* Recorded data:
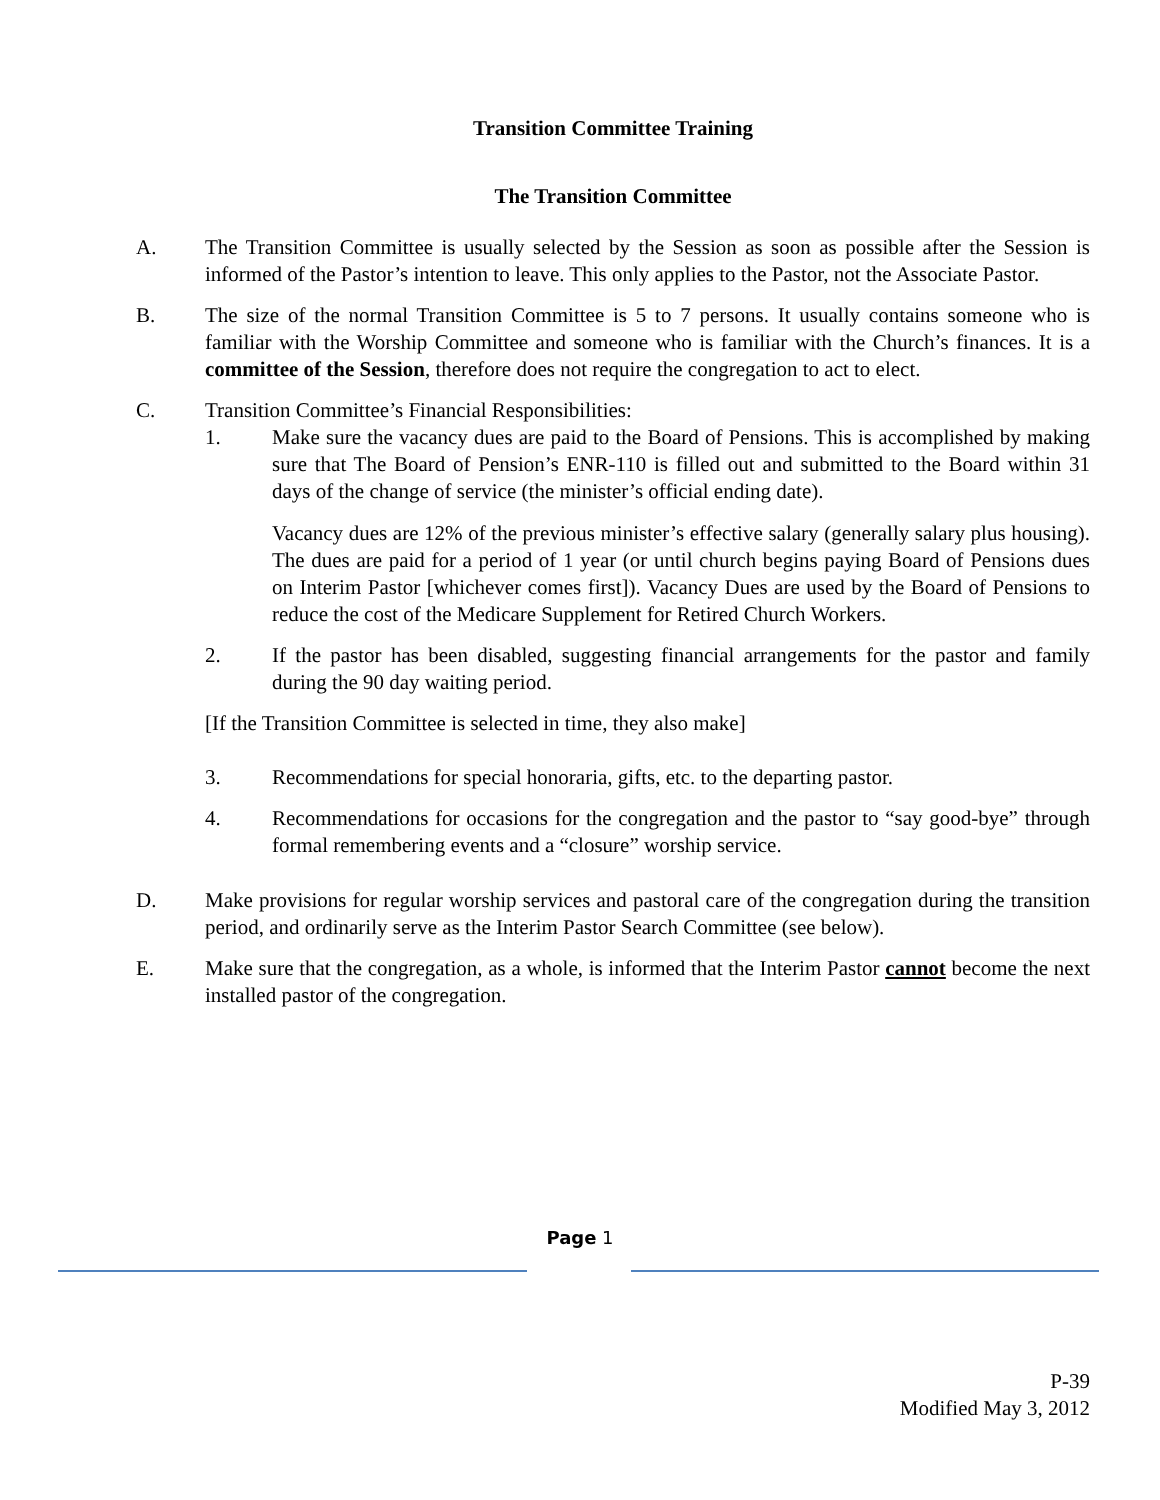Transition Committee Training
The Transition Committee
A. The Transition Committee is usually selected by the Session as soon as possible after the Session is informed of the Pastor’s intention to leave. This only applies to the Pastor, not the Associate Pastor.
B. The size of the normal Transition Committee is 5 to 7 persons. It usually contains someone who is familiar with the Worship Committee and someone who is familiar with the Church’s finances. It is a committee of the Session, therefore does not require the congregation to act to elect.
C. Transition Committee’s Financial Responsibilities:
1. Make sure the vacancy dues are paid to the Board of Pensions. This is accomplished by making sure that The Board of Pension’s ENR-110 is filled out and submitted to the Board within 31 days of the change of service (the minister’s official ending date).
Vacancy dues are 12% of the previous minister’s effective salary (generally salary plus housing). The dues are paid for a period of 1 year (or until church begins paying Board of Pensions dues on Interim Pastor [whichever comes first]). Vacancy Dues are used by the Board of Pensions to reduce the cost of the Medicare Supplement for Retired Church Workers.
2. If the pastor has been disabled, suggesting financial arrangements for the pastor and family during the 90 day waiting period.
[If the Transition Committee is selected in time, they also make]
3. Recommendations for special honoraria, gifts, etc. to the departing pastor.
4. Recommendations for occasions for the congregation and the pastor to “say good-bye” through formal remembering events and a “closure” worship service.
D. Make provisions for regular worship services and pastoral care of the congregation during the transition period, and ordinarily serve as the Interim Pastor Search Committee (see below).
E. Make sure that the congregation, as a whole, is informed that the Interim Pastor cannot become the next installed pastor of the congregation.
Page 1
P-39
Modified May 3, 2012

* * *

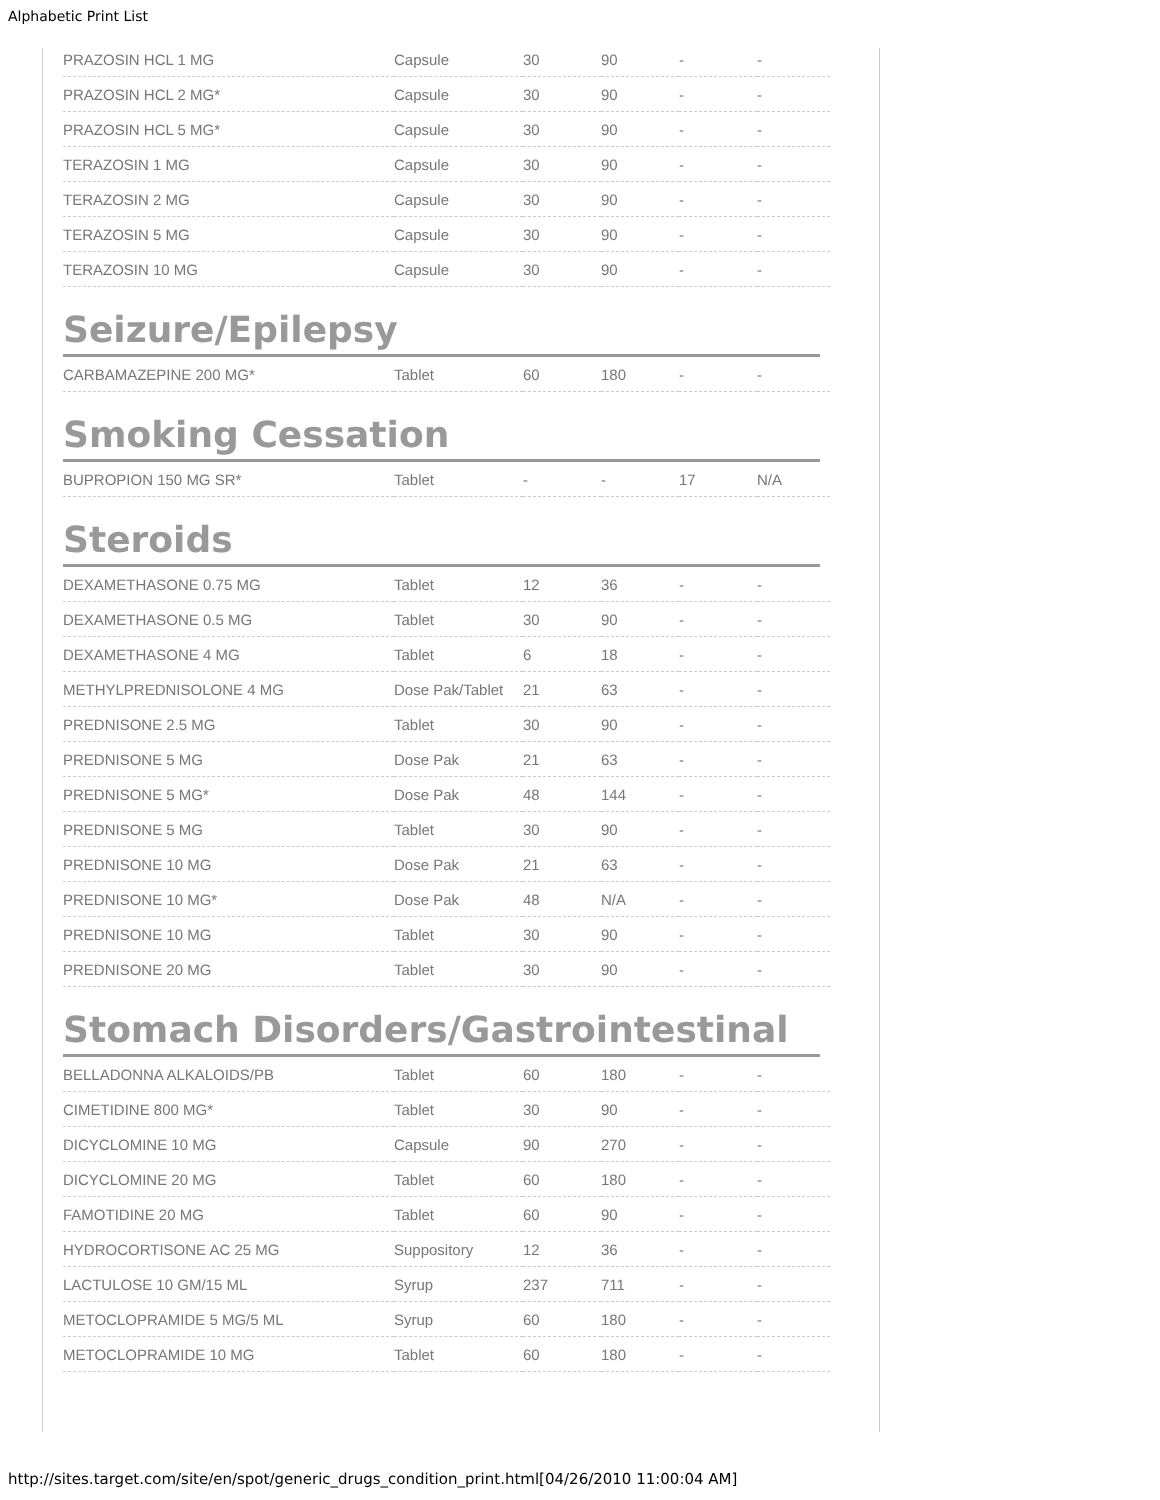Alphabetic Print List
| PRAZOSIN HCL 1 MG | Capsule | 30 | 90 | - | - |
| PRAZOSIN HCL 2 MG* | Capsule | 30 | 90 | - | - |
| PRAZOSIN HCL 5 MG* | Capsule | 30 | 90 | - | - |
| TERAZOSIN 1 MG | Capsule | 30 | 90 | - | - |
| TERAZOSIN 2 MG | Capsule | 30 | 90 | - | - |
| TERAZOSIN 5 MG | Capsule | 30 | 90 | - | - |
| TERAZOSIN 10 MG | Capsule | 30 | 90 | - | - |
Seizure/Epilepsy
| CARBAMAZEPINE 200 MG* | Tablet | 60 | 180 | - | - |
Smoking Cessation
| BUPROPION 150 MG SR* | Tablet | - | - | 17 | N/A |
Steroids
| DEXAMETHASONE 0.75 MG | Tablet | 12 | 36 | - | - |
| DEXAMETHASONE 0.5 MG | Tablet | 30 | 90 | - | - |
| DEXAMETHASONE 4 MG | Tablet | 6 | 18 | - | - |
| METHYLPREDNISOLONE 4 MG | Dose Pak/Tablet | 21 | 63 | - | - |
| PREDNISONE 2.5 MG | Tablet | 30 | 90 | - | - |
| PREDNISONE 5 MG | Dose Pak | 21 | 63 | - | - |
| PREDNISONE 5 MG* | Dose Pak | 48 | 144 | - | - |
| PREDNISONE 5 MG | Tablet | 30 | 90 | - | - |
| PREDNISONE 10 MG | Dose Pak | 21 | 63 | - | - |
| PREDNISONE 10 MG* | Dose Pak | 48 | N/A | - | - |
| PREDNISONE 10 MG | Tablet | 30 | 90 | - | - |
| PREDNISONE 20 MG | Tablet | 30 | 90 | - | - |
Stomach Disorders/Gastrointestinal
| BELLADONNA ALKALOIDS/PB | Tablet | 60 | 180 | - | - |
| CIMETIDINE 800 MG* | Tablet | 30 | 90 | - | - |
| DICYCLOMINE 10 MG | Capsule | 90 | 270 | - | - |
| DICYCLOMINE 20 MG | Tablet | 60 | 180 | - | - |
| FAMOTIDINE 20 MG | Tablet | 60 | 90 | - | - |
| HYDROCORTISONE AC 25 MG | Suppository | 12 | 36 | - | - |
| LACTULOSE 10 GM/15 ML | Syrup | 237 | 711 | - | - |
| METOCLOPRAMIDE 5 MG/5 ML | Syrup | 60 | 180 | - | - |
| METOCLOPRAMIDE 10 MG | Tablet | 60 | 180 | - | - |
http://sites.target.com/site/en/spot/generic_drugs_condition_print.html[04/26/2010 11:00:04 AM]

* How to complete this task:
Where a line in the records above contains the word "TERAZOSIN", copy that line.

* Response box:
| TERAZOSIN 1 MG | Capsule | 30 | 90 | - | - |
| TERAZOSIN 2 MG | Capsule | 30 | 90 | - | - |
| TERAZOSIN 5 MG | Capsule | 30 | 90 | - | - |
| TERAZOSIN 10 MG | Capsule | 30 | 90 | - | - |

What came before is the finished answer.